Old Pension vs New Pension Scheme

Old Pension scheme (OPS) and the New Pension Scheme (NPS) for government employees in India. Several states have decided to switch back to OPS, but experts argue NPS is more sustainable.

Summary:

OPS NPS
Guaranteed pension based on last drawn salary Market-linked returns depending on investments
No employee contribution needed Mandatory employee contribution from salary
Pension income tax-free Partly taxable maturity corpus

Key Features of OPS and NPS

OPS offers fixed pension without employee investments, while NPS follows a defined contribution model with partly taxable returns. OPS pension depends on last drawn basic pay, while NPS pension value is market-linked.

Sustainability Concerns Around OPS

OPS is seen as unsustainable in the long run due to improving life expectancy and rising pension burdens. NPS aims to address this by partial employee investments and non-guaranteed returns.

Tax Implications

A key difference is OPS pension income is tax-free, while NPS allows tax deduction up to Rs 2 lakh on contributions. NPS also offers tax exemption on 60% of maturity corpus.

Eligibility Criteria

OPS is restricted to government employees only. NPS is open to all citizens aged 18-65 years. Private sector employees can also join NPS voluntarily.

Investor Risk Appetite

NPS returns have market risk while OPS offers fixed pension. Risk-averse investors may prefer OPS, while others can opt for NPS for potentially higher but uncertain returns.

Conclusion:

While some states have reverted to OPS, NPS offers greater sustainability through partial employee investments. The tax benefits and potentially higher returns also make it an attractive option.

FAQ:


Q: Who is eligible for OPS?


A: Only government employees are eligible for the old pension scheme (OPS).

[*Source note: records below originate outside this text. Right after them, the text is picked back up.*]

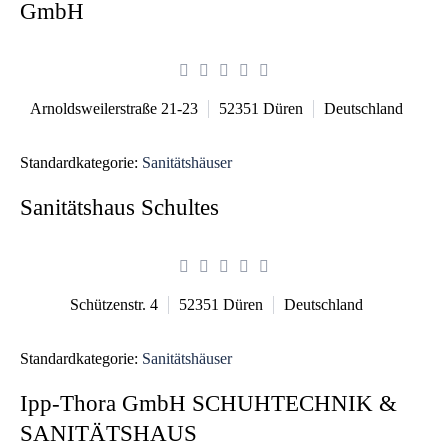
GmbH
Arnoldsweilerstraße 21-23
52351
Düren
Deutschland
Standardkategorie:
Sanitätshäuser
Sanitätshaus Schultes
Schützenstr. 4
52351
Düren
Deutschland
Standardkategorie:
Sanitätshäuser
Ipp-Thora GmbH SCHUHTECHNIK &
SANITÄTSHAUS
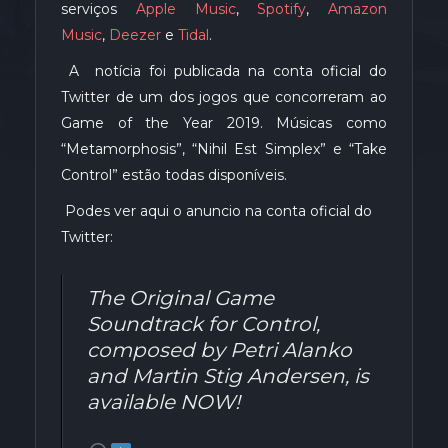
serviços
Apple Music
,
Spotify
,
Amazon
Music
,
Deezer
e
Tidal
.
A notícia foi publicada na conta oficial do
Twitter de um dos jogos que concorreram ao
Game of the Year 2019. Músicas como
“Metamorphosis”, “Nihil Est Simplex” e “Take
Control” estão todas disponíveis.
Podes ver aqui o anuncio na conta oficial do
Twitter:
The Original Game
Soundtrack for Control,
composed by Petri Alanko
and Martin Stig Andersen, is
available NOW!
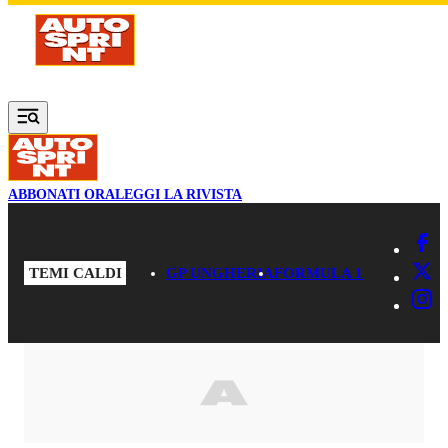
Vai al contenuto principale
ABBONATI ORA
LEGGI LA RIVISTA
TEMI CALDI
GP UNGHERIA
FORMULA 1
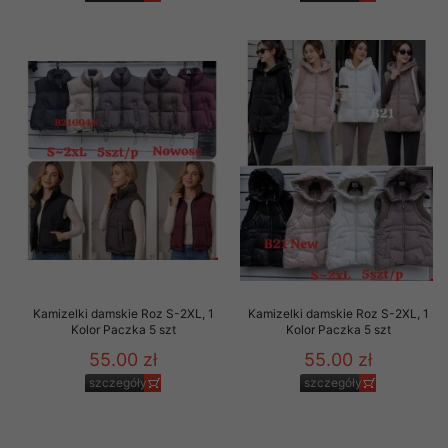
Kamizelki damskie Roz S-2XL, 1
Kamizelki damskie Roz S-2XL, 1
Kolor Paczka 5 szt
Kolor Paczka 5 szt
55.00 zł
55.00 zł
szczegóły
szczegóły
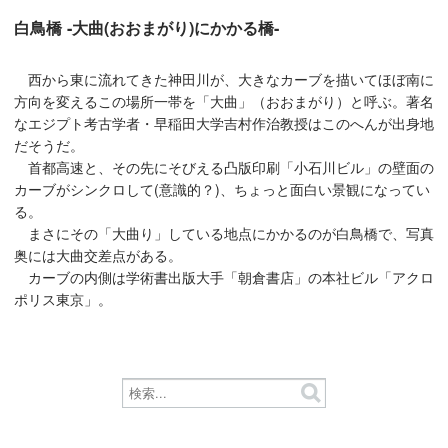
白鳥橋 -大曲(おおまがり)にかかる橋-
西から東に流れてきた神田川が、大きなカーブを描いてほぼ南に
方向を変えるこの場所一帯を「大曲」（おおまがり）と呼ぶ。著名
なエジプト考古学者・早稲田大学吉村作治教授はこのへんが出身地
だそうだ。
首都高速と、その先にそびえる凸版印刷「小石川ビル」の壁面の
カーブがシンクロして(意識的？)、ちょっと面白い景観になってい
る。
まさにその「大曲り」している地点にかかるのが白鳥橋で、写真
奥には大曲交差点がある。
カーブの内側は学術書出版大手「朝倉書店」の本社ビル「アクロ
ポリス東京」。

Q: What is the contribution in NPS?


A: In NPS, government employees contribute 10% of basic pay and employers contribute 14% towards the pension fund.


Q: Is OPS pension taxable?


A: No, the monthly pension received under OPS is completely tax-free.


Q: What are the tax benefits of NPS?


A: NPS offers tax deduction up to ₹2 lakh under Section 80CCD and 60% of maturity corpus is tax-free.


Q: Who manages NPS funds?


A: Professional Pension Fund Managers appointed by the PFRDA manage investments in NPS across asset classes.


Q: Can private sector employees join NPS?


A: Yes, NPS is open to private employees also to contribute towards their retirement savings.